**What the task requires:** Would you return the entries below exactly from the line containing "Nothing could change." onward, ending with the final line and including it, and nothing else?

**Exercise input:**
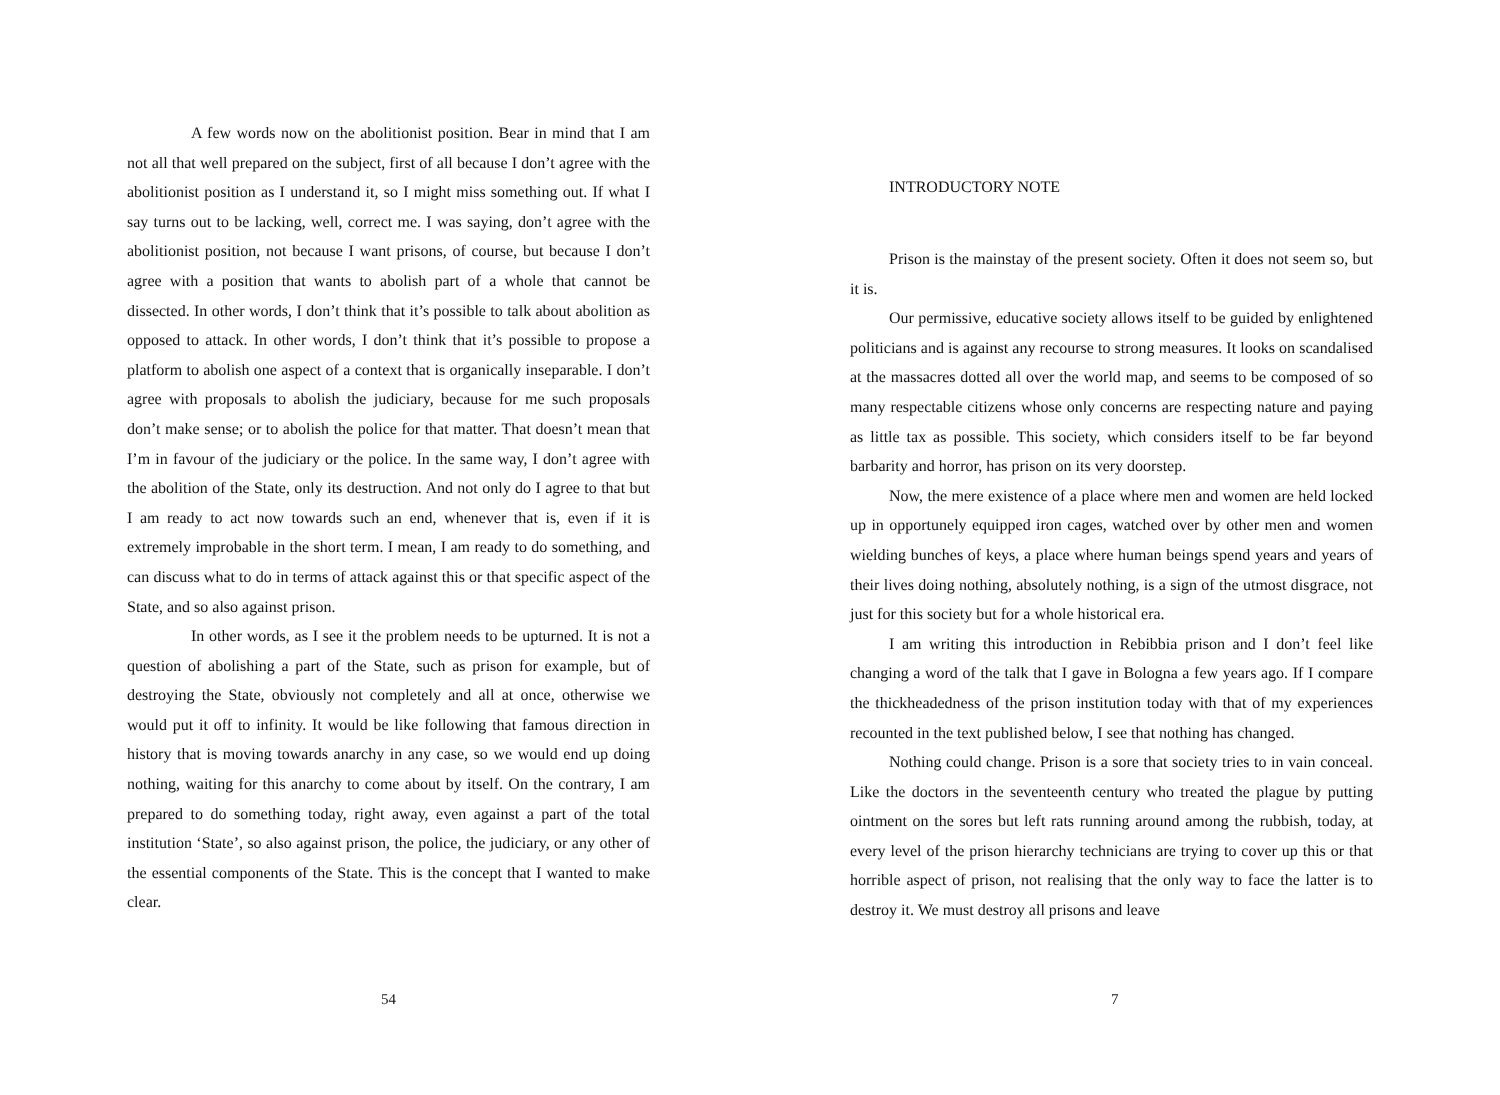A few words now on the abolitionist position. Bear in mind that I am not all that well prepared on the subject, first of all because I don’t agree with the abolitionist position as I understand it, so I might miss something out. If what I say turns out to be lacking, well, correct me. I was saying, don’t agree with the abolitionist position, not because I want prisons, of course, but because I don’t agree with a position that wants to abolish part of a whole that cannot be dissected. In other words, I don’t think that it’s possible to talk about abolition as opposed to attack. In other words, I don’t think that it’s possible to propose a platform to abolish one aspect of a context that is organically inseparable. I don’t agree with proposals to abolish the judiciary, because for me such proposals don’t make sense; or to abolish the police for that matter. That doesn’t mean that I’m in favour of the judiciary or the police. In the same way, I don’t agree with the abolition of the State, only its destruction. And not only do I agree to that but I am ready to act now towards such an end, whenever that is, even if it is extremely improbable in the short term. I mean, I am ready to do something, and can discuss what to do in terms of attack against this or that specific aspect of the State, and so also against prison.
In other words, as I see it the problem needs to be upturned. It is not a question of abolishing a part of the State, such as prison for example, but of destroying the State, obviously not completely and all at once, otherwise we would put it off to infinity. It would be like following that famous direction in history that is moving towards anarchy in any case, so we would end up doing nothing, waiting for this anarchy to come about by itself. On the contrary, I am prepared to do something today, right away, even against a part of the total institution ‘State’, so also against prison, the police, the judiciary, or any other of the essential components of the State. This is the concept that I wanted to make clear.
54
INTRODUCTORY NOTE
Prison is the mainstay of the present society. Often it does not seem so, but it is.
Our permissive, educative society allows itself to be guided by enlightened politicians and is against any recourse to strong measures. It looks on scandalised at the massacres dotted all over the world map, and seems to be composed of so many respectable citizens whose only concerns are respecting nature and paying as little tax as possible. This society, which considers itself to be far beyond barbarity and horror, has prison on its very doorstep.
Now, the mere existence of a place where men and women are held locked up in opportunely equipped iron cages, watched over by other men and women wielding bunches of keys, a place where human beings spend years and years of their lives doing nothing, absolutely nothing, is a sign of the utmost disgrace, not just for this society but for a whole historical era.
I am writing this introduction in Rebibbia prison and I don’t feel like changing a word of the talk that I gave in Bologna a few years ago. If I compare the thickheadedness of the prison institution today with that of my experiences recounted in the text published below, I see that nothing has changed.
Nothing could change. Prison is a sore that society tries to in vain conceal. Like the doctors in the seventeenth century who treated the plague by putting ointment on the sores but left rats running around among the rubbish, today, at every level of the prison hierarchy technicians are trying to cover up this or that horrible aspect of prison, not realising that the only way to face the latter is to destroy it. We must destroy all prisons and leave
7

**Answer box:**
Nothing could change. Prison is a sore that society tries to in vain conceal. Like the doctors in the seventeenth century who treated the plague by putting ointment on the sores but left rats running around among the rubbish, today, at every level of the prison hierarchy technicians are trying to cover up this or that horrible aspect of prison, not realising that the only way to face the latter is to destroy it. We must destroy all prisons and leave
7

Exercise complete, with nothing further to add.